This repository implements a lightweight endpoint-conditioned video diffusion model for generating the middle portion of a short video clip given observed start and end frames.
The training objective models:
[ p(\text{frames}_{K..T-K-1} \mid \text{first }K\text{ frames},\ \text{last }K\text{ frames}) ]
Default configuration:
K = 2
(--endpoint_context 2)
Example for T = 8:
Observed start: [0,1]
Observed end: [6,7]
Generated: [2,3,4,5]
The model therefore learns motion interpolation under fixed temporal boundary conditions.
The model is trained on BAIR Robot Pushing video sequences stored as MP4 files.
The dataset directory is expected to contain many short MP4 clips. The loader recursively scans the dataset directory and automatically constructs the train/validation splits.
Example structure:
data/
videos_train/
00001.mp4
00002.mp4
...
videos_val/
10001.mp4
10002.mp4
Each MP4 is decoded into fixed-length clips during training.
Returned tensor format:
clip: [C, T, H, W]
Where:
C = 3 (RGB default)
T = number of frames
H,W = spatial resolution
Grayscale mode is supported with:
--color_mode gray
The model performs endpoint-conditioned temporal interpolation.

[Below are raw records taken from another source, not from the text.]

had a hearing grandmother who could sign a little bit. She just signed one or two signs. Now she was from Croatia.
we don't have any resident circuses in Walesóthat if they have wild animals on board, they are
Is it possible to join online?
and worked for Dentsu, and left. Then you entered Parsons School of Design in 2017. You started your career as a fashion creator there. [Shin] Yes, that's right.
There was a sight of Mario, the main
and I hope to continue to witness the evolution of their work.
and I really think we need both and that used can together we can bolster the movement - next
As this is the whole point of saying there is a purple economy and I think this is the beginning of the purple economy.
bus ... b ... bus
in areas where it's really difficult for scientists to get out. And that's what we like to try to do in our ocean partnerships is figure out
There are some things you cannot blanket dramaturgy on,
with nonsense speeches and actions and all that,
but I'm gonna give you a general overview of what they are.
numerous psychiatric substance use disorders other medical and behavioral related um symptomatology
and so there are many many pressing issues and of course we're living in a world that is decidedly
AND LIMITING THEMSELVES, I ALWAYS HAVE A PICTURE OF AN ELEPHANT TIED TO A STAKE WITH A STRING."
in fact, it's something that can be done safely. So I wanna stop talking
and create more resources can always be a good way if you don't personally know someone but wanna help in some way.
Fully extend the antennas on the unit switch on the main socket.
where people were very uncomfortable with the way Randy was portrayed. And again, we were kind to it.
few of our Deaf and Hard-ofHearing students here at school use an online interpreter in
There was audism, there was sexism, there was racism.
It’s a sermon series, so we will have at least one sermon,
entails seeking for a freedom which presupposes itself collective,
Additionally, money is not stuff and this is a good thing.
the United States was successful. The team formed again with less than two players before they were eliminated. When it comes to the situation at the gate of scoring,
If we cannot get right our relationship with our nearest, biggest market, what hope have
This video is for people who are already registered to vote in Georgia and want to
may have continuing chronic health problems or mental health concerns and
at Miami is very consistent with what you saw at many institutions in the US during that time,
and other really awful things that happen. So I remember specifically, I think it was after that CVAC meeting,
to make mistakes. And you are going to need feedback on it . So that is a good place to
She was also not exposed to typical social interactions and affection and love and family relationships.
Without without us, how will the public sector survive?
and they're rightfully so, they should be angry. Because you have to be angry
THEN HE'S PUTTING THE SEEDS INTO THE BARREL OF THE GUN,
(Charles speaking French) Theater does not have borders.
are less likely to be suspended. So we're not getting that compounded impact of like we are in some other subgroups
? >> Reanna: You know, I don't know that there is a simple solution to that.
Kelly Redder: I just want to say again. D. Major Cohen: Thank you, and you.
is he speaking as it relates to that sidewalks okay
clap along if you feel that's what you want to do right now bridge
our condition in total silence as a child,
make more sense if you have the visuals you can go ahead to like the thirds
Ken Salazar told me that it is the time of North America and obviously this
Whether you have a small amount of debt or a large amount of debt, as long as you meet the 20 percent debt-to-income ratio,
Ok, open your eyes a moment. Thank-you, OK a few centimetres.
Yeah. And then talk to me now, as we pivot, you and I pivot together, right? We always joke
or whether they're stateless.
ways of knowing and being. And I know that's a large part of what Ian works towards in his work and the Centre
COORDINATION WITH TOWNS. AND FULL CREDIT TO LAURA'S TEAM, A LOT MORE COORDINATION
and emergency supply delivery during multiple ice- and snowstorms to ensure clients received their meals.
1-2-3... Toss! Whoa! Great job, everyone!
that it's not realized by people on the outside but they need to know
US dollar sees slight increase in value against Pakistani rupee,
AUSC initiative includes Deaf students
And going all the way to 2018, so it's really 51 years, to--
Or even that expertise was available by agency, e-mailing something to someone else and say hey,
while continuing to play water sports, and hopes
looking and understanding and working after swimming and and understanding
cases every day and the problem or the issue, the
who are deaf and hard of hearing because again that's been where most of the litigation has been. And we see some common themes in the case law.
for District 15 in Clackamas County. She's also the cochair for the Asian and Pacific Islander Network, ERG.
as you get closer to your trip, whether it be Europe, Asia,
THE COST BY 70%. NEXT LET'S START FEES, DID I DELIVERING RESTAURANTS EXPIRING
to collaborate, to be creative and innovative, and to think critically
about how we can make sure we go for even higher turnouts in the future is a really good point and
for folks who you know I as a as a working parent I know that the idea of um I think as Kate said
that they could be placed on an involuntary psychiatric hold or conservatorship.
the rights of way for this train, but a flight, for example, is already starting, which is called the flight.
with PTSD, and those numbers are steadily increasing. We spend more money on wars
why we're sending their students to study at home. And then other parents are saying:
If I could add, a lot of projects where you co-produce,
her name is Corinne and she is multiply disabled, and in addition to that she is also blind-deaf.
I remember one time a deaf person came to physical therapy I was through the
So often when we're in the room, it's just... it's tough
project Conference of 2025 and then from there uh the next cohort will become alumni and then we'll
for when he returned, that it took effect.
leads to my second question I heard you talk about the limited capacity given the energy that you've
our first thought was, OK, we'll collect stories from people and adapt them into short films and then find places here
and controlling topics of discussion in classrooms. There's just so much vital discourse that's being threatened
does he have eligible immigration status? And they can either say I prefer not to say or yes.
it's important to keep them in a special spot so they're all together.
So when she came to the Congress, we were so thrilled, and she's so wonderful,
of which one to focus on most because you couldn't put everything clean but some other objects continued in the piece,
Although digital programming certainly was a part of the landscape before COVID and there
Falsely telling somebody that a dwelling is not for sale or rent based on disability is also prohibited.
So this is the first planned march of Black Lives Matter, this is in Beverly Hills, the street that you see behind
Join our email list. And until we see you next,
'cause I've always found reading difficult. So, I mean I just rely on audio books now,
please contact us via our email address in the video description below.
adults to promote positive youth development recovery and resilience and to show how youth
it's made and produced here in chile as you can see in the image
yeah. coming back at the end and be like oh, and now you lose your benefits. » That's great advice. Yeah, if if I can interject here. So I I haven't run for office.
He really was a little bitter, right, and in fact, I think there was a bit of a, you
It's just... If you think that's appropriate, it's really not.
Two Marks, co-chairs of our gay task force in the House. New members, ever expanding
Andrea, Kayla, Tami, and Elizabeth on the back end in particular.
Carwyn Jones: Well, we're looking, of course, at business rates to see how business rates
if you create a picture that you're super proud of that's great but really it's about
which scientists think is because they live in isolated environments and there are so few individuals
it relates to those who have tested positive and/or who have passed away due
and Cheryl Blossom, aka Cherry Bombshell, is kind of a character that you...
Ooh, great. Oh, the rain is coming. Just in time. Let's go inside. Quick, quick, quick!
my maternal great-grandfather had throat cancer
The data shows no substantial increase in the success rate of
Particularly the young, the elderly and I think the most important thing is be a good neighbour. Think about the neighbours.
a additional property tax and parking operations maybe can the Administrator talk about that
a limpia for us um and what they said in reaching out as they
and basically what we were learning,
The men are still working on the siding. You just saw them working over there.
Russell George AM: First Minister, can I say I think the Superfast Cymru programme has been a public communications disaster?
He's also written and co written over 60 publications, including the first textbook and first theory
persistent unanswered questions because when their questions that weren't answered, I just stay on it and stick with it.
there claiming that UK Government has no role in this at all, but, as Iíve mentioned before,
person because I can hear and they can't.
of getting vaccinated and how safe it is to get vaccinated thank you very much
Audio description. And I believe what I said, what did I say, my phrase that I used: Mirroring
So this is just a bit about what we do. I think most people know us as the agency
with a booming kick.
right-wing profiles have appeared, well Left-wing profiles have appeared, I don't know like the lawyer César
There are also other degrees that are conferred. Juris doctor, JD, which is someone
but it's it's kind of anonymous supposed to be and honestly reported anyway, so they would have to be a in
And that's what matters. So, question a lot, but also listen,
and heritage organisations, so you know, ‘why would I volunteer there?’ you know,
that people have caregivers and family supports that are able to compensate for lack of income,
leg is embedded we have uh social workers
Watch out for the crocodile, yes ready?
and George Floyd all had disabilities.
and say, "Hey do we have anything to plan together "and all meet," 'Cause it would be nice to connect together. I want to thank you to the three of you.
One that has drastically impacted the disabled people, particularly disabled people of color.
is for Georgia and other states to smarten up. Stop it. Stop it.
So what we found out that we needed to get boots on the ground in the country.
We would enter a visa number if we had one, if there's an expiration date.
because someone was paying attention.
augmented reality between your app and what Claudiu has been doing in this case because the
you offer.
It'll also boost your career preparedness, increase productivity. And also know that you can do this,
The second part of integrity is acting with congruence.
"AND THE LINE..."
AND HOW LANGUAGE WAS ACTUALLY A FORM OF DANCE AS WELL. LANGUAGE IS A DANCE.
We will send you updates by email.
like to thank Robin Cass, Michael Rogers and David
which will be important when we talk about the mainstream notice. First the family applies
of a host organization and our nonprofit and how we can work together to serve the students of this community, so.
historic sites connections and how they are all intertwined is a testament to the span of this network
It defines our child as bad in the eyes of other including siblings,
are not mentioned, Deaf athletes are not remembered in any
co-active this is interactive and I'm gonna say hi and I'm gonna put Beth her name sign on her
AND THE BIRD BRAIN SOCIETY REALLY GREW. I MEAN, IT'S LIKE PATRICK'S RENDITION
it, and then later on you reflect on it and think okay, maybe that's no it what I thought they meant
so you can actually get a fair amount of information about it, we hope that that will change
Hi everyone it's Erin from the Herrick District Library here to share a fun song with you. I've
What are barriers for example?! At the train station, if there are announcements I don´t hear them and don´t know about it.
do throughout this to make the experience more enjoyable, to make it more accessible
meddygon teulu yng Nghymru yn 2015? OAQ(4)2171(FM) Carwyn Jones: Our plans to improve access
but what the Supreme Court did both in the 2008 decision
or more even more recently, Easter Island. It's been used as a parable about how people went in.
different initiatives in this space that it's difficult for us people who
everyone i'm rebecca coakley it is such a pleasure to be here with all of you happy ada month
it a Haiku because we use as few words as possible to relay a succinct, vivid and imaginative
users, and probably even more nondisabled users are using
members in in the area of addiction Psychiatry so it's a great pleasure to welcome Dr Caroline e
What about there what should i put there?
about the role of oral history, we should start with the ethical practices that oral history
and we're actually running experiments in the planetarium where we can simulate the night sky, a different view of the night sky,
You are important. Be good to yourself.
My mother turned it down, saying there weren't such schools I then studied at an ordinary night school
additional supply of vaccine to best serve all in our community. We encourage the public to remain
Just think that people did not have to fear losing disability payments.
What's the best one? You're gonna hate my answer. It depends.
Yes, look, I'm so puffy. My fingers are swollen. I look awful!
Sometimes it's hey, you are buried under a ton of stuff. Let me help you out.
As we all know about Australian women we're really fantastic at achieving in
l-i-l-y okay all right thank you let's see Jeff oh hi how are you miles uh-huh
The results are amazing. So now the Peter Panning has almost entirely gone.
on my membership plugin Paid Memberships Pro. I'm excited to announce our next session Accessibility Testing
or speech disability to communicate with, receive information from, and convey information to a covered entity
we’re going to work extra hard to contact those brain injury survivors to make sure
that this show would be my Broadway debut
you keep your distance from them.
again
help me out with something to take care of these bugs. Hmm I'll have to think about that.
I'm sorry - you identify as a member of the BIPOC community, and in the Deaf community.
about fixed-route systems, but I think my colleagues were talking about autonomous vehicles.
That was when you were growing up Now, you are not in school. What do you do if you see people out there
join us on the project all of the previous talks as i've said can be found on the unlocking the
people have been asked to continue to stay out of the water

For clip length T and context length K:
start_context = clip[:, :, :K]
middle_target = clip[:, :, K:-K]
end_context = clip[:, :, -K:]
Constraint:
T > 2K
Observed context frames are never denoised or regenerated.
Generated outputs are assembled as:
[exact_start_context, generated_middle..., exact_end_context]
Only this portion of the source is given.